Иван Ильин понимает, что ко всем названным негативным последствиям эпохи коммунизма, к увяданию правосознания, к советской нищете и неустроенности быта, к «отвычке от самостоятельного мышления», к «укоренившейся привычке бояться, воровать», привычке к «пресмыкательству» добавятся старые русские духовные болезни, которые обеспечили победу большевикам, добавится «шаткость нравственного характера», «отсутствие творческих идей», «утрата русских органических и священных традиций», «отсутствие политического опыта, чувства реальности, чувства меры, патриотизма и чувства чести у народных масс».

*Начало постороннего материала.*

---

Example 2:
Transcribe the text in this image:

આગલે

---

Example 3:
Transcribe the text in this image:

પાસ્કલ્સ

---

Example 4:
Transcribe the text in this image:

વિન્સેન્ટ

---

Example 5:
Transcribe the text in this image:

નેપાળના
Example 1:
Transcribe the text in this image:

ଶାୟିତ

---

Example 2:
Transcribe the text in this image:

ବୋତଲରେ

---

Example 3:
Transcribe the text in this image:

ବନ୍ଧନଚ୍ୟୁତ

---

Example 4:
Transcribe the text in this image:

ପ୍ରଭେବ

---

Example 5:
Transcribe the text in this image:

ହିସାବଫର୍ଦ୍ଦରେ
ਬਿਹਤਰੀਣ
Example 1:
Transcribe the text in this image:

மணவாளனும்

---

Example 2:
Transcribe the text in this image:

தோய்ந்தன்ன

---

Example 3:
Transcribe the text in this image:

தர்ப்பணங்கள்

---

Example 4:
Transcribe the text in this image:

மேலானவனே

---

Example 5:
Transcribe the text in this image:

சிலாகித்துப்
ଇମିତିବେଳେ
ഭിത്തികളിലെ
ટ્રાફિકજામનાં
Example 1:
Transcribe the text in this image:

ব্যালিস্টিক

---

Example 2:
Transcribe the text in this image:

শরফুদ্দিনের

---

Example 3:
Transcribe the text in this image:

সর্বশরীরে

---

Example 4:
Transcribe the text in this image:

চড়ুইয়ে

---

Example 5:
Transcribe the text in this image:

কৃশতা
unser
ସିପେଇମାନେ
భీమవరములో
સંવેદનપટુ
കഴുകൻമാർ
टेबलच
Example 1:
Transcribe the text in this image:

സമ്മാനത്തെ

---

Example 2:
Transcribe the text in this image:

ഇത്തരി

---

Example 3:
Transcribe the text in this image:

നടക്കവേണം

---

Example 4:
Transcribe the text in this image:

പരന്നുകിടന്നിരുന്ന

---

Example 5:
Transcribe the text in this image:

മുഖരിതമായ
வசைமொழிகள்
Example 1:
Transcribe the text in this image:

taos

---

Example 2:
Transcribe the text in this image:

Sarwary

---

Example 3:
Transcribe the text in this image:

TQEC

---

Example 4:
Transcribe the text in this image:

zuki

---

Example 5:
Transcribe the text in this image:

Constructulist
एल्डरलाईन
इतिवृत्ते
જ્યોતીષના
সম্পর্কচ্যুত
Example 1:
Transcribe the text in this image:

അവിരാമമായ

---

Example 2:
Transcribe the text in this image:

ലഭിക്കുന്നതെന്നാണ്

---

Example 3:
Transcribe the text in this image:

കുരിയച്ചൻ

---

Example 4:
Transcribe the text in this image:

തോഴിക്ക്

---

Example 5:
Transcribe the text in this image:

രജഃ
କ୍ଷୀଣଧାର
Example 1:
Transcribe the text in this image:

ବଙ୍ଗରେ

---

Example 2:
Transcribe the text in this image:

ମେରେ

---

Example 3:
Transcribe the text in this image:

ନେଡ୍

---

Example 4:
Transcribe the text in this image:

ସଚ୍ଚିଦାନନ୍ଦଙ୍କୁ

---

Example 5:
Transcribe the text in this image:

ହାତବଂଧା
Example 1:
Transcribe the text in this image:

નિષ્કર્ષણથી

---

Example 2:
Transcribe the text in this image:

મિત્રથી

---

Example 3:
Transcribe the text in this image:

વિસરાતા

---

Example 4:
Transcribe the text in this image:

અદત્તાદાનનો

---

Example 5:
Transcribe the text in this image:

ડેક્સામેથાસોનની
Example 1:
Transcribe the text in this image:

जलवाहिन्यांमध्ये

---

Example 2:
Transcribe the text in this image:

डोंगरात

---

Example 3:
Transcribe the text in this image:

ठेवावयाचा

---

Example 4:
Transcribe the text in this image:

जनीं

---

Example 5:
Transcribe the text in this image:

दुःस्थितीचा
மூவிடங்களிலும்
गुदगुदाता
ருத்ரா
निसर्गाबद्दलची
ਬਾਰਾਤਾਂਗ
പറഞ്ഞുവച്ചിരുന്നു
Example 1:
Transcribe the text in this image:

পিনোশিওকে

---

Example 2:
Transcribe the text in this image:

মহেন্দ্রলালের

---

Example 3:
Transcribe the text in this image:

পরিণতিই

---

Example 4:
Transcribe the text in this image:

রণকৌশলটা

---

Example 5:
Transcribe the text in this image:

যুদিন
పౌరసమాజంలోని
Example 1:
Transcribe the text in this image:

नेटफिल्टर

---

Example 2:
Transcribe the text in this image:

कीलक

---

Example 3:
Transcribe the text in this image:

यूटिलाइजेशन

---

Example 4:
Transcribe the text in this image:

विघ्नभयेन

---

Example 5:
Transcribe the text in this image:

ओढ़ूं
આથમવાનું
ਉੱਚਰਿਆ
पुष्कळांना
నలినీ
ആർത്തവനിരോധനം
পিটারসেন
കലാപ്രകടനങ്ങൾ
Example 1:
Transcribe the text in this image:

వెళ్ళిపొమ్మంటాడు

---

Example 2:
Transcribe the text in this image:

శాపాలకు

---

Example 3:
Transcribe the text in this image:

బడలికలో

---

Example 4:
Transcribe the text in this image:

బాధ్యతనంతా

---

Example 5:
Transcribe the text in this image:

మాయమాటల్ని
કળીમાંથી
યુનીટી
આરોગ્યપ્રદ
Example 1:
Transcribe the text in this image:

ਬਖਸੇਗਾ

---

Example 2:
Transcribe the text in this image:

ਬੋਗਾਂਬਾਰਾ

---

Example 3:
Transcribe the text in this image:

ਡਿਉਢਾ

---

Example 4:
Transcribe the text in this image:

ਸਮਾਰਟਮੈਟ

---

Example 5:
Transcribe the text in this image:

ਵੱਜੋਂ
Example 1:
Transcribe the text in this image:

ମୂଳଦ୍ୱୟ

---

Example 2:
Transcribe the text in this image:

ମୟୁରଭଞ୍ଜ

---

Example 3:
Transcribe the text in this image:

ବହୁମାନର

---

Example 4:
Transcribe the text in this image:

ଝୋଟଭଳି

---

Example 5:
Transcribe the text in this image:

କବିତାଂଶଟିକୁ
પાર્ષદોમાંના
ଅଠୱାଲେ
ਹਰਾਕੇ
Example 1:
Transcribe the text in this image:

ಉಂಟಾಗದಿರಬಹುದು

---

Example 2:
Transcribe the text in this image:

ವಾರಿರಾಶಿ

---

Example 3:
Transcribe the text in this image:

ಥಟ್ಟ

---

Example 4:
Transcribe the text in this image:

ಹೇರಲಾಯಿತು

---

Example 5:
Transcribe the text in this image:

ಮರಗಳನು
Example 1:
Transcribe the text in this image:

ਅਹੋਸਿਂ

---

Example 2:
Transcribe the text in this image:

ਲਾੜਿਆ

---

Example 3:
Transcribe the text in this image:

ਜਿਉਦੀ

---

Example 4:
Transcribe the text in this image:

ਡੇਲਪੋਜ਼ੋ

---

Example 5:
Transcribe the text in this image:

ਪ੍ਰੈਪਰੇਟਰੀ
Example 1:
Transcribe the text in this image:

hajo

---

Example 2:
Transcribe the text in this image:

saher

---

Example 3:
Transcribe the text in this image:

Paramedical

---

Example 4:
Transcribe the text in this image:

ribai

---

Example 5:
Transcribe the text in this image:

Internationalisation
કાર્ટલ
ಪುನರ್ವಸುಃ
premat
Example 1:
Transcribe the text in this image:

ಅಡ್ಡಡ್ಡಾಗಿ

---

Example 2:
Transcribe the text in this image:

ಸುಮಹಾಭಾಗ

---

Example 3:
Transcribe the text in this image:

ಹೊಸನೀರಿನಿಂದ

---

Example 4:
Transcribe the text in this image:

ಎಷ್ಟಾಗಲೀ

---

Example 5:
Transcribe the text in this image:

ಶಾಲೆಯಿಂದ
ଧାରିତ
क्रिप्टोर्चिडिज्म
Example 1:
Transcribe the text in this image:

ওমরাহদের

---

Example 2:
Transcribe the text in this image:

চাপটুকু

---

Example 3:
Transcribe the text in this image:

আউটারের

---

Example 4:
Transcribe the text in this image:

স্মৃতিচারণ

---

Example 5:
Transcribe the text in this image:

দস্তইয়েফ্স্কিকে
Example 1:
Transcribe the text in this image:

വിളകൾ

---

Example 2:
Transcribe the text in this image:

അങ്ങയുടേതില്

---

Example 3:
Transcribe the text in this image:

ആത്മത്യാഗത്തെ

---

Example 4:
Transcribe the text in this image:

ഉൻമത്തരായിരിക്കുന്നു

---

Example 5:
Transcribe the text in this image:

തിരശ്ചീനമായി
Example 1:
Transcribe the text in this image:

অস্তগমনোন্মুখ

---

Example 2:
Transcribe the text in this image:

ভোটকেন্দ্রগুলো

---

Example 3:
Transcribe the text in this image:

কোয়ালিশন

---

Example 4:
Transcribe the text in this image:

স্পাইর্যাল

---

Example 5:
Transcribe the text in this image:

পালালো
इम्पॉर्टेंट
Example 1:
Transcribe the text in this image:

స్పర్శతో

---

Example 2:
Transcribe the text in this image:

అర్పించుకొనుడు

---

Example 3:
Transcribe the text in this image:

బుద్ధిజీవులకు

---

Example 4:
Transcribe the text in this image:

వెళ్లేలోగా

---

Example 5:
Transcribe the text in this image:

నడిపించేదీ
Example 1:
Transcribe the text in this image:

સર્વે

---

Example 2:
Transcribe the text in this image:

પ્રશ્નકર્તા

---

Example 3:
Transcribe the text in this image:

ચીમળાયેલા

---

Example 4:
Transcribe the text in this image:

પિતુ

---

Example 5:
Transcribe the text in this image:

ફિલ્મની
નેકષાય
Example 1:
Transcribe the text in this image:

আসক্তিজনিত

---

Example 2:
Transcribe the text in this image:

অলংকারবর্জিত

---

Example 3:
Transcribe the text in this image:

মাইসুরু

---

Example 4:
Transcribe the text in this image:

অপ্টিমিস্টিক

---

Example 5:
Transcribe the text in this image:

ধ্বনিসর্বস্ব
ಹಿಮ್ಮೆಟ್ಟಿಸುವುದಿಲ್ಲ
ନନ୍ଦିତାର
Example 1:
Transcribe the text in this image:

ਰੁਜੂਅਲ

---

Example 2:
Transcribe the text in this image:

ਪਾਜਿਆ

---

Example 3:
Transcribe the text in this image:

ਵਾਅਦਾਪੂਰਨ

Настроения подавляющего большинства русских в дни, предшествующие присоединению Крыма к России, предшествующие теперь уже историческому референдуму 16 марта 2014 года, показали поразительную живучесть тех особенностей русского национального самосознания, которые описывал в своих работах Иван Ильин. К счастью, все же патриотизм проснулся в душе уже посткоммунистического русского человека. На фоне тех пораженческих настроений, которые царили в России в 1991 году, нынешнее проснувшееся национальное достоинство – просто праздник души. Но нельзя не видеть, что проснувшееся в эти дни национальное достоинство полностью заморозило у русских людей и без того слабое чувство реальности. Все знают, что бесплатный сыр бывает только в мышеловке, но подавляющее большинство русских не может, не хочет думать о неизбежных негативных последствиях присоединения Крыма к РФ для них лично.